The Breach of Contract Claim
[9] The Defendant submits that even if all of the Plaintiff’s evidence is accepted as true, there was no evidence at trial that the barber (Mike Detorre) had any knowledge of this alleged agreement at any time prior to the lottery win. While the Plaintiff’s action was commenced against the Defendant only, the essence of her claim “that the Plaintiff, the Defendant, and the barber would each pay 1/3 of the price of the ticket for the June 28, 2008 Lotto 6/49 draw, that being $1.00 each” required the agreement of the barber. There was no “meeting of the minds” to support the finding of a valid contract. The Defendant relies on Clancy v. Gough, [2011] A.J. No. 788 – another lottery case. There the court stated para. 50:
50 Parties to an agreement need to intend to contract. There must be a meeting of the minds. The author Fridman writes: "[a]greement is at the basis of any legally enforceable contract. The absence of assent prevents the creation of a binding contract": G.H.L. Fridman, The Law of Contract in Canada, 5th ed. (Toronto: Thomson Carswell, 2006) at 13.
[10] There was neither a pleading, nor any evidence that the Defendant acted as agent on behalf of the barber, nor was there any pleading or evidence that the Defendant had real, implied or ostensible authority to bind the barber to the contract.

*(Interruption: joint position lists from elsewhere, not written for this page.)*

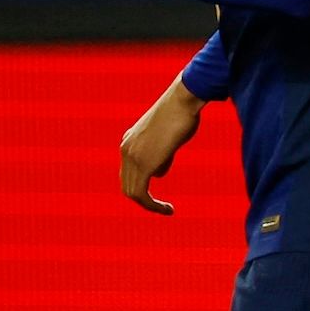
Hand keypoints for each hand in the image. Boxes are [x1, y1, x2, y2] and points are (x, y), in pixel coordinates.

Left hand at [119, 77, 204, 214]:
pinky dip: (153, 206)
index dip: (143, 188)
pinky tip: (168, 209)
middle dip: (145, 200)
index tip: (161, 193)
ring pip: (132, 192)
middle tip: (164, 208)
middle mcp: (126, 149)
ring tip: (167, 211)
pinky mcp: (144, 163)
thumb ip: (162, 156)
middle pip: (127, 185)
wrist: (183, 100)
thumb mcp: (170, 137)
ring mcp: (132, 156)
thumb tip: (158, 174)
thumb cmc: (182, 113)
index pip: (129, 173)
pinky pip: (141, 193)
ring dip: (149, 206)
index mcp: (129, 142)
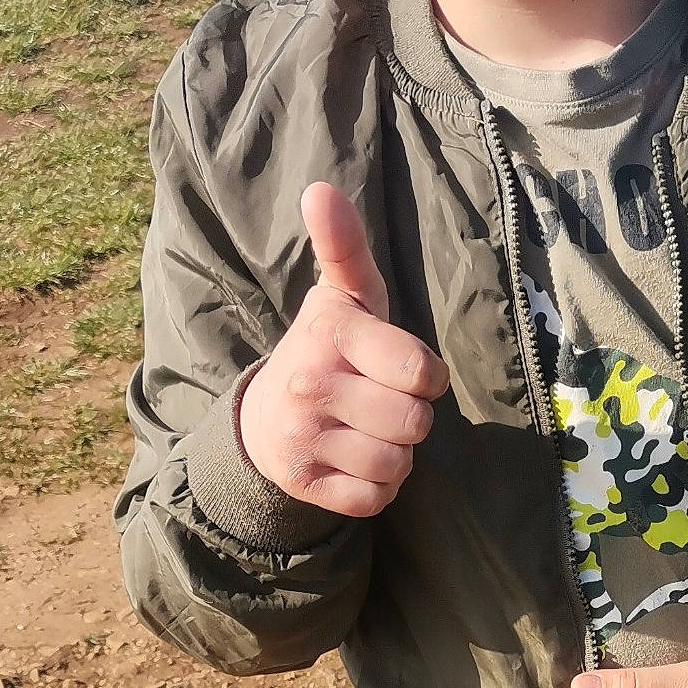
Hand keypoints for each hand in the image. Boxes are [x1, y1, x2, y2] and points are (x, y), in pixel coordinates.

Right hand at [237, 181, 449, 517]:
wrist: (263, 419)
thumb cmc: (327, 350)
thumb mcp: (343, 297)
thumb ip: (345, 246)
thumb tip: (320, 189)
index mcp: (330, 336)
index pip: (422, 373)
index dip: (425, 377)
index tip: (401, 370)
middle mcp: (311, 387)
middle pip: (415, 425)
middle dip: (409, 417)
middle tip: (379, 402)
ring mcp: (304, 440)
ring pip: (398, 465)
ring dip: (395, 454)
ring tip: (366, 431)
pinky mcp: (305, 486)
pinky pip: (376, 498)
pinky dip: (376, 487)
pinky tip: (354, 462)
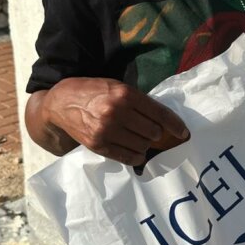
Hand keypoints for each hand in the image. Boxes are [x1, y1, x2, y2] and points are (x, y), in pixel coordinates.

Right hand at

There was no alternate pleading or any evidence that she had an agreement with the Defendant that he would give her a share of only his winnings if he bought a winning ticket with the barber. The legal basis for her claim continued to be a one third interest in the ticket’s value. If anything, the alleged agreement was conditional on the acceptance of the barber. In Scott and Sheppard v. Millar [1922] S.C.J. No. 73 the Saskatchewan Court of Appeal dealt with a contract that required the approval on a third party. It held at para. 11:
11 Where a contract is entered into under these circumstances, it seems to me that the circumstances themselves furnish sufficient evidence that the performance of the contract was intended to be conditional upon the willingness of the wife to perform the part which, under the statute, she was obliged to perform to enable the agreement to be carried out. She being unwilling, the agreement, in my opinion, never became a valid and binding contract, and will not support an action for damages.
[11] In addition, the pleading and the evidence confirm that there was at best an agreement to enter into an agreement between the plaintiff, the Defendant and the barber and such an agreement is not enforceable at law.[^1]
[12] I agree with these submissions and conclude that there is no evidence that a jury, acting judicially, could find in favour on the plaintiff’s claim for breach of contract.
[13] That being said, there is evidence to support of the plaintiff’s claim that the brother held a share of the ticket in trust for her. That claim cannot be tried by the jury and must be decided by me alone. The jury is therefore dismissed and counsel may proceed to make arguments on the breach of trust and resulting trust claims.
Mr. Justice Robert N. Beaudoin
Date: October 25, 2013
Court File and Release
COURT FILE NO.: 10-47313
DATE: 2013/10/25
ONTARIO
SUPERIOR COURT OF JUSTICE
RE: LEILA NAHAS, Plaintiff
AND
SAMIR HADDAD, Defendant
BEFORE: Mr. Justice Robert N. Beaudoin
COUNSEL:
Ian Stauffer and Frank C. Tierney, Counsel, for the Plaintiff
Lawrence Greenspon and Mary Simms, Counsel for the Defendant
ENDORSEMENT
Beaudoin J.
Released: October 25, 2013
[^1]: G.H.L. Fridman, The Law of Contract, 5th Ed. (Toronto: Thomson Carswell, 2006) at 79.